Fact: UniHomes don't charge students if they go over their monthly energy allowance 🙅

💨 Stop the draught 

It's one of the simplest tricks in the energy saving book, but one of the biggest sources of energy wastage globally. Leaving windows open, doors ajar or cat flaps flailing will allow heat to escape and temperatures to drop.

This winter, make the pledge to stop the draught in your house or flat for good. Draught excluders and draught tape are affordable, long-term solutions to preventing losing the heat in your home.

Fact: If all of the houses and flats in the UK were draught-proofed to energy efficient standards, the people of this country could save almost £200 million a year in heating costs.

👨‍🍳 Your oven is your friend

When cooking a delicious breakfast, lunch or dinner with your oven, don’t let all that warm energy go to waste. Ovens are excellent at heating up a kitchen and the home, as long as you prevent the heat from escaping. 

So, next time you’ve got a bacon (or facon) sarnie cooking away - close the windows, close the doors and soak up that sweet residual heat. 🥓

Fact: The average cost of running a fan oven for one hour per day is between £80 - £120 per year. 

🍽 Say no to the dishwasher

Dishwashers are divisive. They need careful maintenance, use quite a lot of energy and water and often become ineffective requiring you to wash up the plates after they have already been through a cleaning cycle.

Snub your dishwasher this winter and wash your dishes manually. You’ll save cash, help the environment and eat off a truly clean dish. Plus, you'll keep your hands warm...

Fact: Dishwashers can be more energy efficient than hand washing, but that depends on how you wash your dishes, and how efficient your dishwasher is.

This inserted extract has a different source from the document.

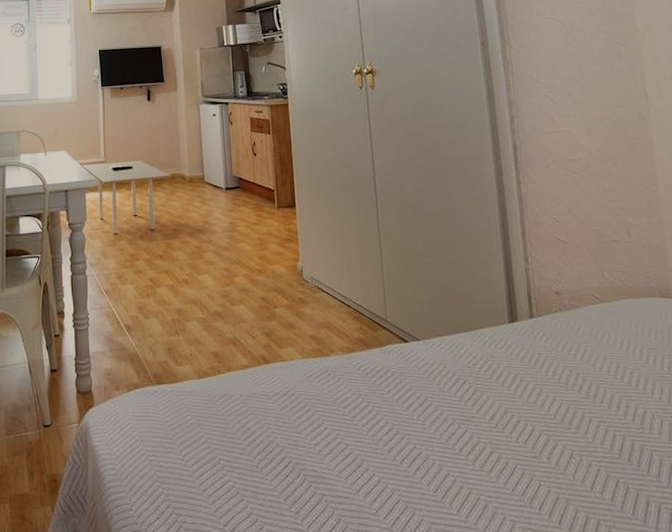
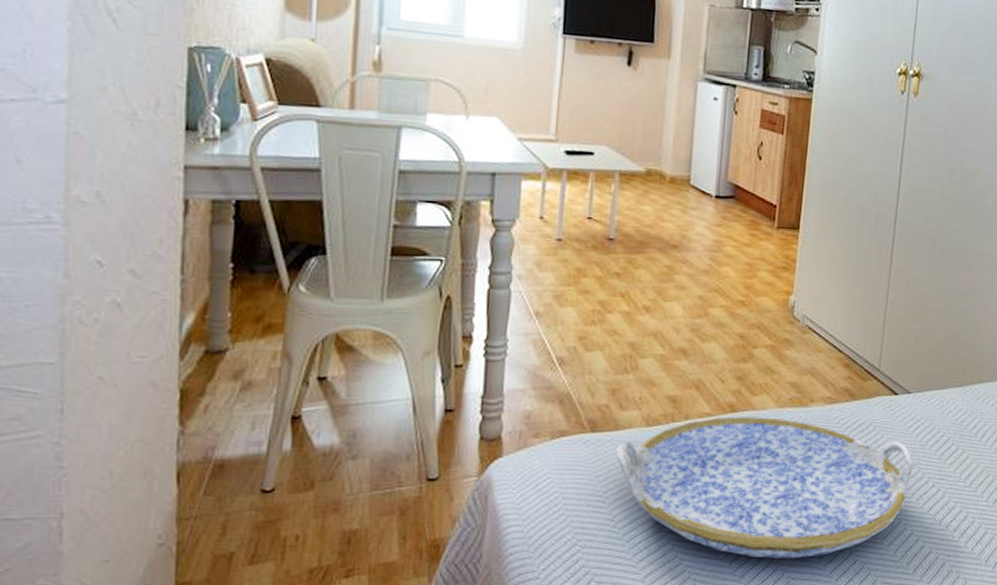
serving tray: none [177,367,436,497] -> present [616,417,914,559]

The average cost to run a dishwasher is between £40 - £80 per year.

🩳 Ghost your clothes dryer

Tumble dryers work overtime in student households. The constant stream of sports gear, day-to-day laundry, and nights-out outfits inevitably rack up considerable energy use for your dryer.

Continue your eco-conscious journey this winter by going old-school and hanging up your clothes on a rack. Not only do you dodge the risk of shrinking your clothes, but you save money and energy at the same time too. Just remember to plan enough drying time before you need an outfit, or you’ll find yourself blow-drying your favourite top in a hurry!

Fact: Clothes dryers vary on energy efficiency and can typically cost between £60 - £100 to run per year.

⚡️ Adjust the thermostat

It might be a little bit Ebenezer Scrooge to recommend you to turn your heating down in the winter, but the benefits to both your pockets and pipes is worth it. 

Keeping your heating system on low all year round ensures good health for its infrastructure, and can help prevent against pipes bursting or mechanisms breaking down.

Fact: The average cost to get your heating pipes replaced ranges from between £200 - £400.

🚶‍♀️ Walk, cycle or bus

Energy saving tips don’t have to be reserved for the household. It goes without saying that planet earth could do with a lot less car usage in general.

They're expensive to run, bad for the environment, and can lead to lazy habits. We know it's tempting, but you don’t always have to drive to campus and pay for parking right next to the lecture hall.

Fact: The average car owner spends close to £1,000 every year on petrol alone. That’s an awful lot of clothes/takeaways or holidays you could have just by walking or taking public transport!

😋 Eat out to help yourself out

Okay, this one is a bit of a cheat - but it sure feels good when doing it. Save your precious mental energy, refuse to heat up your kitchen and either order in or eat out at a local pub or restaurant. 

You support the local economy, get some delicious grub, and can relax safely in the knowledge that there is no washing up either! Just don’t make it an everyday thing 😉 

Fact: Chinese food is the undisputed favourite of British takeaways, with Indian curry houses ranking 2nd, and Fish and Chips respectively 3rd.